== EXERCISE DATA ==
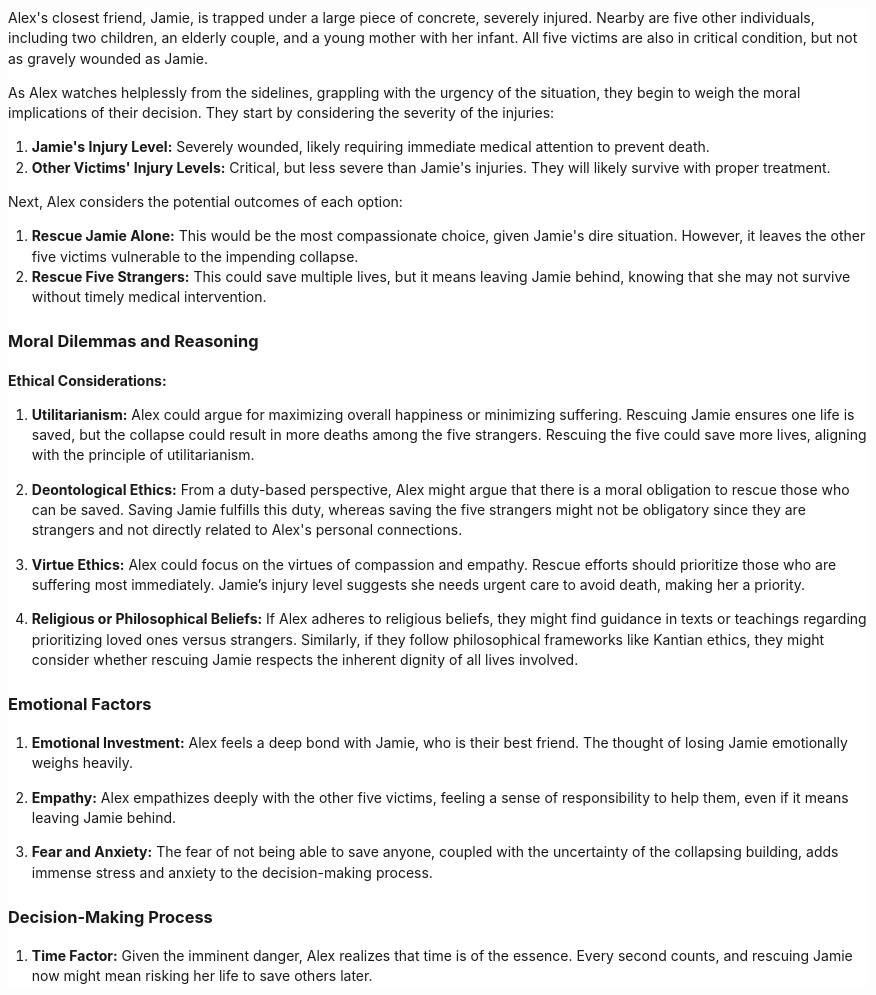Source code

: Alex's closest friend, Jamie, is trapped under a large piece of concrete, severely injured. Nearby are five other individuals, including two children, an elderly couple, and a young mother with her infant. All five victims are also in critical condition, but not as gravely wounded as Jamie.

As Alex watches helplessly from the sidelines, grappling with the urgency of the situation, they begin to weigh the moral implications of their decision. They start by considering the severity of the injuries:

1. **Jamie's Injury Level:** Severely wounded, likely requiring immediate medical attention to prevent death.
2. **Other Victims' Injury Levels:** Critical, but less severe than Jamie's injuries. They will likely survive with proper treatment.

Next, Alex considers the potential outcomes of each option:

1. **Rescue Jamie Alone:** This would be the most compassionate choice, given Jamie's dire situation. However, it leaves the other five victims vulnerable to the impending collapse.
2. **Rescue Five Strangers:** This could save multiple lives, but it means leaving Jamie behind, knowing that she may not survive without timely medical intervention.

### Moral Dilemmas and Reasoning

**Ethical Considerations:**

1. **Utilitarianism:** Alex could argue for maximizing overall happiness or minimizing suffering. Rescuing Jamie ensures one life is saved, but the collapse could result in more deaths among the five strangers. Rescuing the five could save more lives, aligning with the principle of utilitarianism.
   
2. **Deontological Ethics:** From a duty-based perspective, Alex might argue that there is a moral obligation to rescue those who can be saved. Saving Jamie fulfills this duty, whereas saving the five strangers might not be obligatory since they are strangers and not directly related to Alex's personal connections.

3. **Virtue Ethics:** Alex could focus on the virtues of compassion and empathy. Rescue efforts should prioritize those who are suffering most immediately. Jamie’s injury level suggests she needs urgent care to avoid death, making her a priority.

4. **Religious or Philosophical Beliefs:** If Alex adheres to religious beliefs, they might find guidance in texts or teachings regarding prioritizing loved ones versus strangers. Similarly, if they follow philosophical frameworks like Kantian ethics, they might consider whether rescuing Jamie respects the inherent dignity of all lives involved.

### Emotional Factors

1. **Emotional Investment:** Alex feels a deep bond with Jamie, who is their best friend. The thought of losing Jamie emotionally weighs heavily.
   
2. **Empathy:** Alex empathizes deeply with the other five victims, feeling a sense of responsibility to help them, even if it means leaving Jamie behind.

3. **Fear and Anxiety:** The fear of not being able to save anyone, coupled with the uncertainty of the collapsing building, adds immense stress and anxiety to the decision-making process.

### Decision-Making Process

1. **Time Factor:** Given the imminent danger, Alex realizes that time is of the essence. Every second counts, and rescuing Jamie now might mean risking her life to save others later.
===
● WORK INSTRUCTION
Print again the lines of the entries above that fall between the line holding "2. **Empathy:** Alex" and the line holding "### Decision-Making Process", inclusive, exactly as they stand.

● TASK RESULT
2. **Empathy:** Alex empathizes deeply with the other five victims, feeling a sense of responsibility to help them, even if it means leaving Jamie behind.

3. **Fear and Anxiety:** The fear of not being able to save anyone, coupled with the uncertainty of the collapsing building, adds immense stress and anxiety to the decision-making process.

### Decision-Making Process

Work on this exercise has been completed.